WORK REQUIRED — Of the entries below, copy only those lines that contain the word "name".
[SUPPLIED INFORMATION — start]
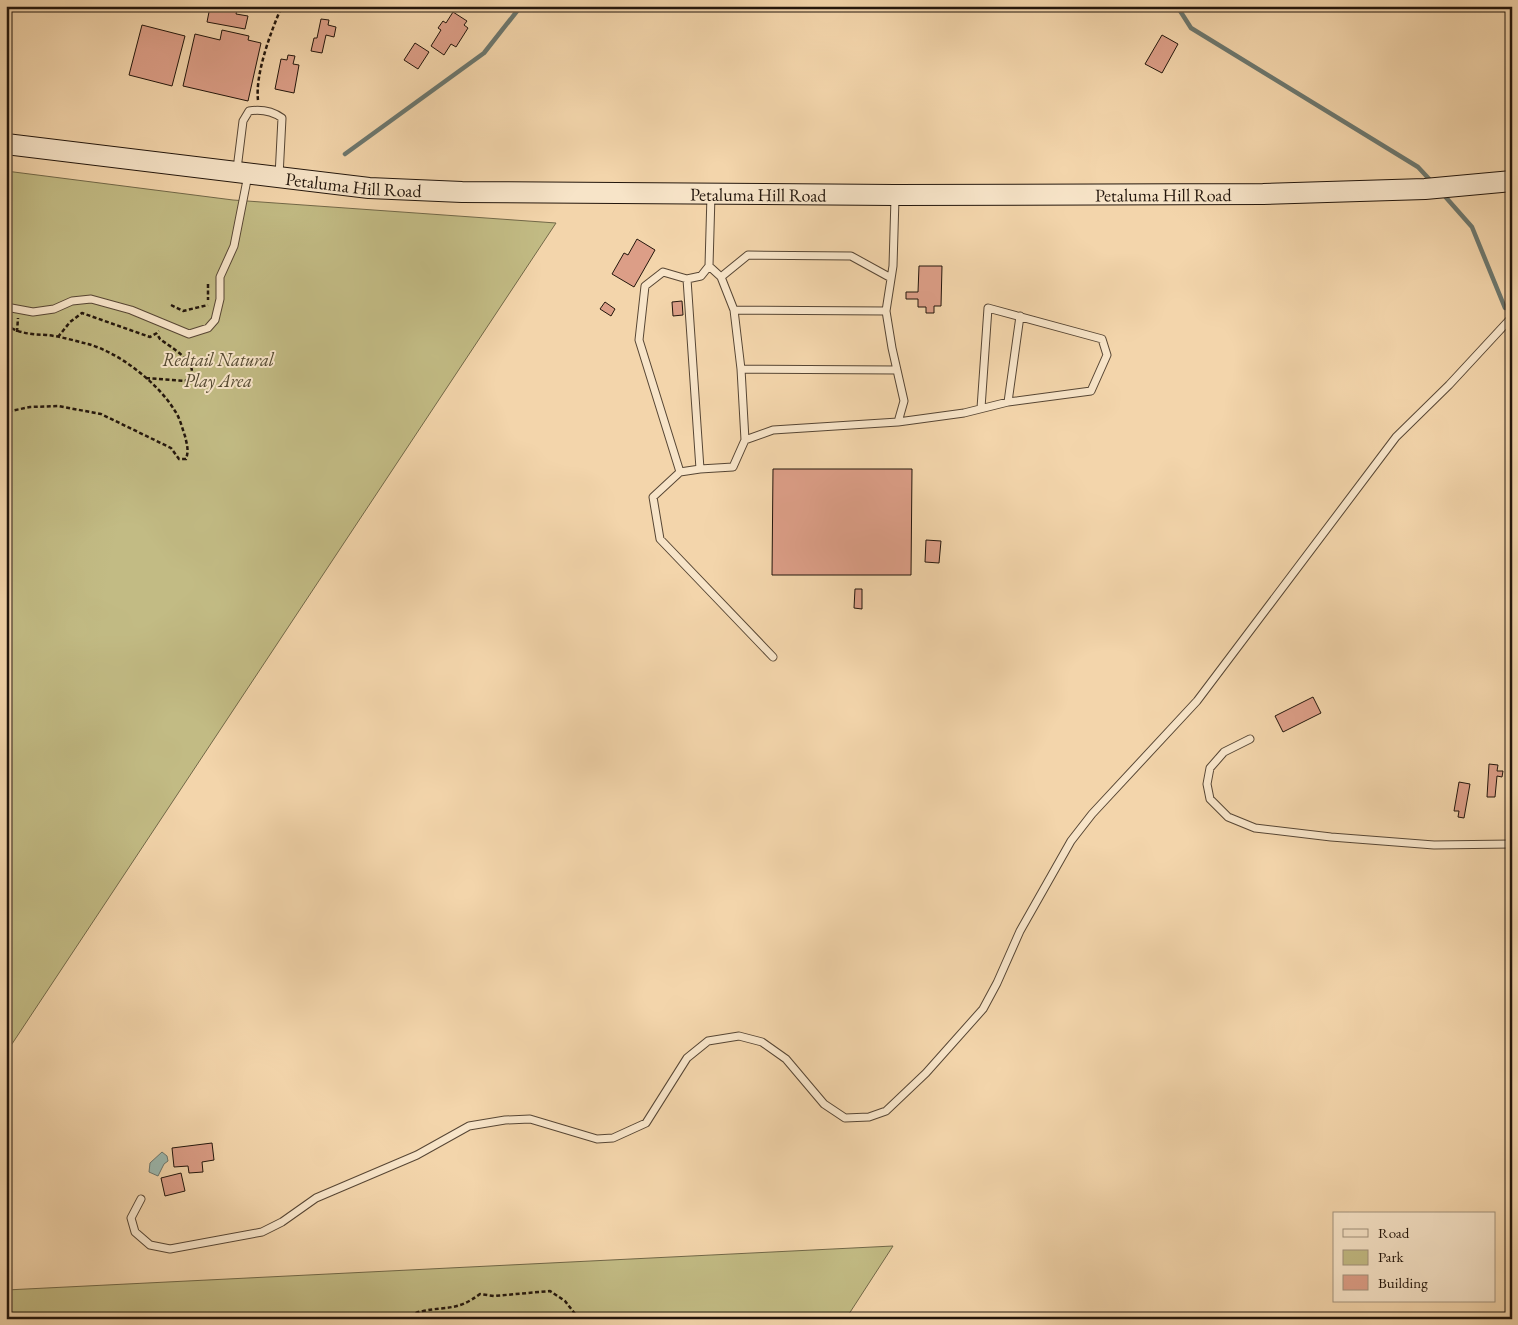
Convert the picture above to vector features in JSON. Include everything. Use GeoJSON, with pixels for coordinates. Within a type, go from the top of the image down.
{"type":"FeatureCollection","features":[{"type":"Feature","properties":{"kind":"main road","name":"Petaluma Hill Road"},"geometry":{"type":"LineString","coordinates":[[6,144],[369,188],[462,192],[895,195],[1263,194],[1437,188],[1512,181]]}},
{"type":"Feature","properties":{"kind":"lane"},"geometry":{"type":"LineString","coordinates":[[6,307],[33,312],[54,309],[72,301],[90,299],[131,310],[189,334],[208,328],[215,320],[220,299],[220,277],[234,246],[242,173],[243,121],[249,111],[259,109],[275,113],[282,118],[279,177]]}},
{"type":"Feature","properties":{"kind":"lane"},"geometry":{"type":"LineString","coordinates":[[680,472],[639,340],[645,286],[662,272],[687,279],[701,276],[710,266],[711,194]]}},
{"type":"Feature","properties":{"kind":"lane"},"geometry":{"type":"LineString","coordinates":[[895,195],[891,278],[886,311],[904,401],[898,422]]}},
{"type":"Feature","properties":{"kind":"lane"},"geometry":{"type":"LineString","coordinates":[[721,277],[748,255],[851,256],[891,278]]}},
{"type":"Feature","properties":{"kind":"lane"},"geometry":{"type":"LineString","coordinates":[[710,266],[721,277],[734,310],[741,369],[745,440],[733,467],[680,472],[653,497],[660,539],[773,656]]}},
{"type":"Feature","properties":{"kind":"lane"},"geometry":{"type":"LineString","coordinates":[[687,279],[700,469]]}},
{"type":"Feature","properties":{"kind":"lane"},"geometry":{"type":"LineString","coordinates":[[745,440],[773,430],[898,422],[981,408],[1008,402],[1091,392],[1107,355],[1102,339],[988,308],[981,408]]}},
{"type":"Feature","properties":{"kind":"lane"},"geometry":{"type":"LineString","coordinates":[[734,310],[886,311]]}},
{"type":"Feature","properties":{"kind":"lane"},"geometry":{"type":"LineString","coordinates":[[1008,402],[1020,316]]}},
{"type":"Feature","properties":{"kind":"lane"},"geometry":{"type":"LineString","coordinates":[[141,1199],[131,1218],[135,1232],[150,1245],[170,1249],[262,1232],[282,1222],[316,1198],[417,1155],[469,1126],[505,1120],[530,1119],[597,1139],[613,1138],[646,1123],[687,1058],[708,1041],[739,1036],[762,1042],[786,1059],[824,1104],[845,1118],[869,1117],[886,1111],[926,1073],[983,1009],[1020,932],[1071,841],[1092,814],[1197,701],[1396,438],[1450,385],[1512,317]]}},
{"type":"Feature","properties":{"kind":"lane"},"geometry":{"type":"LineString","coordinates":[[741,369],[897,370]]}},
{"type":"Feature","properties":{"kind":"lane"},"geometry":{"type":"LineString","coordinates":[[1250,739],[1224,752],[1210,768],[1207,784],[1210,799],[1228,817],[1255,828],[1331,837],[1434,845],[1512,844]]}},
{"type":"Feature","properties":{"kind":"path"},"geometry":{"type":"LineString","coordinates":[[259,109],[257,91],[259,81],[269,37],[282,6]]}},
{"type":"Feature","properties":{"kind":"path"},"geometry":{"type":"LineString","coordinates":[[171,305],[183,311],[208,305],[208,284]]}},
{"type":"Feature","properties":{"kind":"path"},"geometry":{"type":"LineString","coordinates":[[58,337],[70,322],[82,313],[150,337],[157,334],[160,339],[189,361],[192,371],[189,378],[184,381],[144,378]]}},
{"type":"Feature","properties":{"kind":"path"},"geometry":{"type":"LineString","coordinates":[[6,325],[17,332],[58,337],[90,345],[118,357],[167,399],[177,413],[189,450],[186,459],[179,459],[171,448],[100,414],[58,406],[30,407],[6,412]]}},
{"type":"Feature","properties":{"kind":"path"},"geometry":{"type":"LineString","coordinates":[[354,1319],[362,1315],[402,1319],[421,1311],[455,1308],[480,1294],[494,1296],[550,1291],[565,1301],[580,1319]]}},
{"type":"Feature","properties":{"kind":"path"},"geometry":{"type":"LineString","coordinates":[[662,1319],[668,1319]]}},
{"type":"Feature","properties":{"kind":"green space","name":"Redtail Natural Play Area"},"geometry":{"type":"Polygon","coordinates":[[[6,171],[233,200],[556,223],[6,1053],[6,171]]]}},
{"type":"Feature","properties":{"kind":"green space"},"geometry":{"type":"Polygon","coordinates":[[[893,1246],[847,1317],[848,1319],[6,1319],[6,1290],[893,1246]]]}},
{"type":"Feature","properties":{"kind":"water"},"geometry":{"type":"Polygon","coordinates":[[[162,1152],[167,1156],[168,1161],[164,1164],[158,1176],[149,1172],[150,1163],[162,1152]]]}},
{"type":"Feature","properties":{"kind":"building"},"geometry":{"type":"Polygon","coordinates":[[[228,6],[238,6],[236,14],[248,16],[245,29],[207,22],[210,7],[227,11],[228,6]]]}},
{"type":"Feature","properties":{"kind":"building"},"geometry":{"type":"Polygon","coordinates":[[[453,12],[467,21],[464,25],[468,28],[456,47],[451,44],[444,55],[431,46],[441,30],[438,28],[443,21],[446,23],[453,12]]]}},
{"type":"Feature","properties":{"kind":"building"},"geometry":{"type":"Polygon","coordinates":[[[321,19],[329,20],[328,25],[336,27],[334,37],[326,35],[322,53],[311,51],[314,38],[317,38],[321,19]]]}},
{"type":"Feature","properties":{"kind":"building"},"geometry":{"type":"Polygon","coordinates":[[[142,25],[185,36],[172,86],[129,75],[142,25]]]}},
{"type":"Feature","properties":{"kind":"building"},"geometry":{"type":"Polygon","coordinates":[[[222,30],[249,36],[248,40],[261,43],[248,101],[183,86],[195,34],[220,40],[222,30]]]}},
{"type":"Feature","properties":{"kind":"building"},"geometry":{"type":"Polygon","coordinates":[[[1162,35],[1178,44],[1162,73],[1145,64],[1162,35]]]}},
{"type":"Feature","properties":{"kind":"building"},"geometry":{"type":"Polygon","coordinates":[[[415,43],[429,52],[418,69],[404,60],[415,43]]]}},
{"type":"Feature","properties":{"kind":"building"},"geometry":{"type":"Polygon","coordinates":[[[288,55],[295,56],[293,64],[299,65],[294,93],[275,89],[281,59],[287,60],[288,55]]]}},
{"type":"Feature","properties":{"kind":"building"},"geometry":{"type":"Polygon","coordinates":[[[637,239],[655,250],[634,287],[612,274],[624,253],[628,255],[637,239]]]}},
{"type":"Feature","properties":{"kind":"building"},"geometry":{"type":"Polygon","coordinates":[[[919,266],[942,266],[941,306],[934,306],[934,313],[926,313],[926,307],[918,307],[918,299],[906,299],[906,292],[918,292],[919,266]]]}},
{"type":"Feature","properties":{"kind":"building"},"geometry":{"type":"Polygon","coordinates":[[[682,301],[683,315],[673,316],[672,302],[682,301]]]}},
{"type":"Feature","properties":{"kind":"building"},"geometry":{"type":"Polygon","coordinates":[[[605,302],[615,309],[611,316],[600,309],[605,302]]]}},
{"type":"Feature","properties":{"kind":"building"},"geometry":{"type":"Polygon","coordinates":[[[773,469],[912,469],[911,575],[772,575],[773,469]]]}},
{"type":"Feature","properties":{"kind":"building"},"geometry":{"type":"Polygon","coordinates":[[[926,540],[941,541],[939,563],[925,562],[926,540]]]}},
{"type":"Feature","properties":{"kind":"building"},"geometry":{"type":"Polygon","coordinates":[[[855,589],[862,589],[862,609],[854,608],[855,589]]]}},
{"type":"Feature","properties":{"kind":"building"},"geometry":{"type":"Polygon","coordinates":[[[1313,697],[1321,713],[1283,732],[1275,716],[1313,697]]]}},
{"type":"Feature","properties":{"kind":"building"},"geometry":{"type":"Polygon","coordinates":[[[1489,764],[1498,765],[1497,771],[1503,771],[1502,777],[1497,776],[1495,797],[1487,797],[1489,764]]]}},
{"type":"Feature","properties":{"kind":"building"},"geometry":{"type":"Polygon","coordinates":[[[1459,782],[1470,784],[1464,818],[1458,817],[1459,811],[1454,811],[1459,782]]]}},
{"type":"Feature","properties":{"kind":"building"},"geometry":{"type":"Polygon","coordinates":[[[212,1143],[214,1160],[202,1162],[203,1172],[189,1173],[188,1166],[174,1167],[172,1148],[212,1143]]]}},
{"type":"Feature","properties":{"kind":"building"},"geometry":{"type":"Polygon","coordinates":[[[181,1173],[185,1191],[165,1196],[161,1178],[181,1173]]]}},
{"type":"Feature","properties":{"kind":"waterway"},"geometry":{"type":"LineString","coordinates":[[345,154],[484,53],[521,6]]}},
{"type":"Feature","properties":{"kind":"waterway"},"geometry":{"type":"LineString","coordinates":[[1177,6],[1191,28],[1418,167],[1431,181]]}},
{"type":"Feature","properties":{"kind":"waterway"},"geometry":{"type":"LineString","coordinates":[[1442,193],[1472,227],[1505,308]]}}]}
[SUPPLIED INFORMATION — finish]
TASK RESULT —
{"type":"FeatureCollection","features":[{"type":"Feature","properties":{"kind":"main road","name":"Petaluma Hill Road"},"geometry":{"type":"LineString","coordinates":[[6,144],[369,188],[462,192],[895,195],[1263,194],[1437,188],[1512,181]]}},
{"type":"Feature","properties":{"kind":"green space","name":"Redtail Natural Play Area"},"geometry":{"type":"Polygon","coordinates":[[[6,171],[233,200],[556,223],[6,1053],[6,171]]]}},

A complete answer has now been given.